Following the ceremony, the family begin their celebrations before Jimmy, the oldest son, is called into his father’s office and told that Vincent, the aforementioned youngest, will be taking over the role of head of family, much to Jimmy’s dismay. To elaborate any further would serve only to spoil some of the twists and turns of the plot, which finds a strange rhythm all of its own. It takes the form of a sort of slice of life piece, a slow-paced exploration of family relations and that family’s darker, unspoken underbelly. Yet, despite this slower pace, there is a central and urgent mystery in the narrative and a tension between the two brothers, Vincent and Jimmy (played here by writer Dirk Gunther Mohr and Matthijs ten Kate respectively) in every scene they appear together. Where this could have potentially resulted in a film that felt somewhat disjointed in pacing and tone, instead it allows the viewer a deeper understanding of almost every character while also subconsciously demanding an investment into the plot.

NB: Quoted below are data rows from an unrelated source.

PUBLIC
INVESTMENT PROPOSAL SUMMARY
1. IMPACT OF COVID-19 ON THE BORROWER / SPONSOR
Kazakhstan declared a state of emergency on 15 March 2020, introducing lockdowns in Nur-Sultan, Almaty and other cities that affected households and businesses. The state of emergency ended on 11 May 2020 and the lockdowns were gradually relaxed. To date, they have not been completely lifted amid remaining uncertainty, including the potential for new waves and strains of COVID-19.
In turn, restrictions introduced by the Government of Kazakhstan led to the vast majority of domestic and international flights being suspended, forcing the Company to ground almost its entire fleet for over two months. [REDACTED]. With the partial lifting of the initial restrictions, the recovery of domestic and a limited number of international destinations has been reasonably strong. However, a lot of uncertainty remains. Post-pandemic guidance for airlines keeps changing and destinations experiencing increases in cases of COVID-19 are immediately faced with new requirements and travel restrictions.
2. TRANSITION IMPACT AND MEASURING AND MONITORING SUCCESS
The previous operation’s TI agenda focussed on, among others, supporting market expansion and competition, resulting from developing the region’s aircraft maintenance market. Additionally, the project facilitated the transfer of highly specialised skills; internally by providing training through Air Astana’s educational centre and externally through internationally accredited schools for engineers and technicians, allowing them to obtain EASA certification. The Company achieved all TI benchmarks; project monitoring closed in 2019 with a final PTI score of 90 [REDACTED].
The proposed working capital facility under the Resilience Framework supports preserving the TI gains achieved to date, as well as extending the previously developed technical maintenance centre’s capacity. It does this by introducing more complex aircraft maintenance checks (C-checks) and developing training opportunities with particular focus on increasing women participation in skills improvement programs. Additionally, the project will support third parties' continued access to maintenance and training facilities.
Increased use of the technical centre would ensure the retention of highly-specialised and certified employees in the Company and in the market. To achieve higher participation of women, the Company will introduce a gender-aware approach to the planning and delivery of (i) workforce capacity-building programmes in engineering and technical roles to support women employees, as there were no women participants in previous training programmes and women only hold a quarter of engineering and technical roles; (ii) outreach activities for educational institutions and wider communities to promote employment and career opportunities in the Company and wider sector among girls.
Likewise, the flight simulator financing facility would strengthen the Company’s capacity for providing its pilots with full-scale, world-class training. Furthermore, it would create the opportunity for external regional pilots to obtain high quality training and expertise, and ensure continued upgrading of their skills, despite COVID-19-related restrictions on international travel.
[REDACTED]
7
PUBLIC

With regards to the characters, every single one of them is performed with a clear passion and conviction. There is not a single dud throughout the whole cast, though there are some standouts. In particular, Matthijs ten Kate uses the subtleties of a stoic look or a fierceness in his eyes to perfectly portray Jimmy, the jealous older brother with a caged anger. There is also Dirk van der Pol, who plays the part of the initial patriarch, who has some real heavy-lifting to do when it comes to some of the bigger plot beats and pulls it off with aplomb.
While it is easy to praise almost every aspect of Capo di Famiglia, it deserves noting once again just how gorgeous it so often is. From that opening long take to a wonderful sweeping shot as the two take to their first dance, the directing here is impeccable. As previously mentioned, it is this confident direction, matched with the romantic violin score that plays throughout, as well as the convincing performances that make it so easy to forget that this is a short film with a low budget. Furthermore, beneath this great presentation is a narrative that not only grips the audience with a central mystery but that is also told in a non-linear fashion, affording the viewer a further insight into the familial events that led up to the present. Capo di Famiglia is an accomplished, confident short film that will lure you in with its impressive visuals and keep you hooked with its intriguing and well told narrative that, thanks to a satisfyingly open ending, will undoubtedly leave you wanting more.